Some taxpayers are prohibited from claiming the standard deduction, so they must itemize. This would be the case if you're married and you and your spouse are filing separate returns, and your spouse has already filed and itemized their deductions. You must then do the same on your own return.
You must also itemize if you're a nonresident or dual-status alien at any time during the tax year, with some exceptions.
How Tax Credits Work
Credits can be either refundable or nonrefundable. Both are applied first to any tax you owe. A nonrefundable credit can either reduce or erase that amount. You might owe the IRS $800, then you realize you can claim a $1,000 nonrefundable credit. This would eliminate your tax debt—you wouldn't owe the IRS anything—but the IRS would keep the $200 remaining balance.
The IRS would send you $200 if the credit you were able to claim was refundable.
Know Your Filing Status
The IRS offers five filing statuses, and choosing the correct one is important because it determines your standard deduction and it affects other rules.
- Married filing jointly: You're married, and you and your spouse file a single, joint return together.
- Married filing separately: You're married, but you and your spouse elect to file separate returns.
- Qualifying widow(er): You were married, but your spouse died during the last two years. You must have a dependent child to qualify for this status, and you can only use it for two years after the year in which your spouse died.
- Head of household: You're "considered unmarried." You might still be legally married to your spouse, but you didn't live together at any time during the last six months of the year. You must additionally have a qualifying dependent who lives with you, and you must pay for more than half the cost of maintaining your home during the tax year. Other rules apply as well.
- Single: You've never married, or you're legally divorced or separated by court order.
The rules for the head of household and qualifying widow(er) filing statuses can be particularly complex, so you might want to check with a tax professional to make sure you qualify before you claim either of them.
Understanding Tax Brackets
Your filing status affects your tax rate. There are seven rates or brackets as of 2020, each spanning a different portion of your income, and the income spans vary depending on your filing status. The more you earn, the higher the percentage tax rate becomes on your top dollar.

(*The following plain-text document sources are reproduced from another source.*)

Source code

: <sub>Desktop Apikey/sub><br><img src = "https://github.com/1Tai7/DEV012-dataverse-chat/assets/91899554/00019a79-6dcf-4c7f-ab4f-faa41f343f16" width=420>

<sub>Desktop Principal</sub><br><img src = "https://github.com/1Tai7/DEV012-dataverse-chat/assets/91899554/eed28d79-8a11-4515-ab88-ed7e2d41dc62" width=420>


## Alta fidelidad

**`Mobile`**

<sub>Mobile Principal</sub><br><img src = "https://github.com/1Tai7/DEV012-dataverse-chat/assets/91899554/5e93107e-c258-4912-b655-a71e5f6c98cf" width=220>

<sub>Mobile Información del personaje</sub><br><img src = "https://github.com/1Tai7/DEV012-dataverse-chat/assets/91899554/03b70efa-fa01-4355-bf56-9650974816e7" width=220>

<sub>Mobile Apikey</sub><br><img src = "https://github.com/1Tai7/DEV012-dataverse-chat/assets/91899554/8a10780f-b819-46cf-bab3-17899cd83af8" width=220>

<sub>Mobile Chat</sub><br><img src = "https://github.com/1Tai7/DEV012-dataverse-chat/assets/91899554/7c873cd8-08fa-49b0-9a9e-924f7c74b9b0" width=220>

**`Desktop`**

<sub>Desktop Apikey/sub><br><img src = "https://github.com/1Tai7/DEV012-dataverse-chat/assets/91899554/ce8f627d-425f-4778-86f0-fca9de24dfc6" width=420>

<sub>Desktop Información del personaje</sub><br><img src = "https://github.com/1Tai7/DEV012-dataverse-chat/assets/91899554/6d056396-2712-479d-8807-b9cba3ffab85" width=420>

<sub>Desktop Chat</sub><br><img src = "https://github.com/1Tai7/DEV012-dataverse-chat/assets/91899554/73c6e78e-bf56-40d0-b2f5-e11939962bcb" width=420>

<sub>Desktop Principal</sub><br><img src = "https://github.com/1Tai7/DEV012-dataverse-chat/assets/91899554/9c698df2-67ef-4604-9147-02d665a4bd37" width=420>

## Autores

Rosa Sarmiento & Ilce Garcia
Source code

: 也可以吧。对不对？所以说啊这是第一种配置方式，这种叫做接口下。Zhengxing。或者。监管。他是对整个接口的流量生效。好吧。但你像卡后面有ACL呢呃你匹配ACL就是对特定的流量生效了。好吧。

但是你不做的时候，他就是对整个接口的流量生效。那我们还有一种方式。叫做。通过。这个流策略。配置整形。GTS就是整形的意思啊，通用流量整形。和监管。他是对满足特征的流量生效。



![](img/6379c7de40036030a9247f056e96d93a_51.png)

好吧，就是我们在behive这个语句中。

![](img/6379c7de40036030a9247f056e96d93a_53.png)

For example, a single filer with income between $9,875 and $40,125 would pay 10% or $987 of the first $9,875 they earned as of 2020. They would then pay 12% on income over this amount, up to $40,125.
These figures increase to $14,100 and $53,700 respectively if you qualify for head of household filing status. You'd pay 10% on the first $14,100 you earned, then 12% on the balance up to $53,700. Then 22% bracket kicks in for incomes over these top thresholds, all the way up to 37% for the highest earners.
Tips for Preparing Your Tax Return
You might want to try completing your return on paper, too, even if you elect to use tax preparation software. This will let you see if your calculations on paper match up with the calculations in the software, and it can be a learning experience. The IRS provides a list of forms you can use, and they're free.
Consider visiting a tax professional and have them look over your forms when you've finished filling out your return. Make an appointment in advance, especially if it's getting close to the tax filing deadline. Let the office know that you just want someone to review your return prior to the IRS receiving it. Many tax offices will do this for free or for a nominal charge.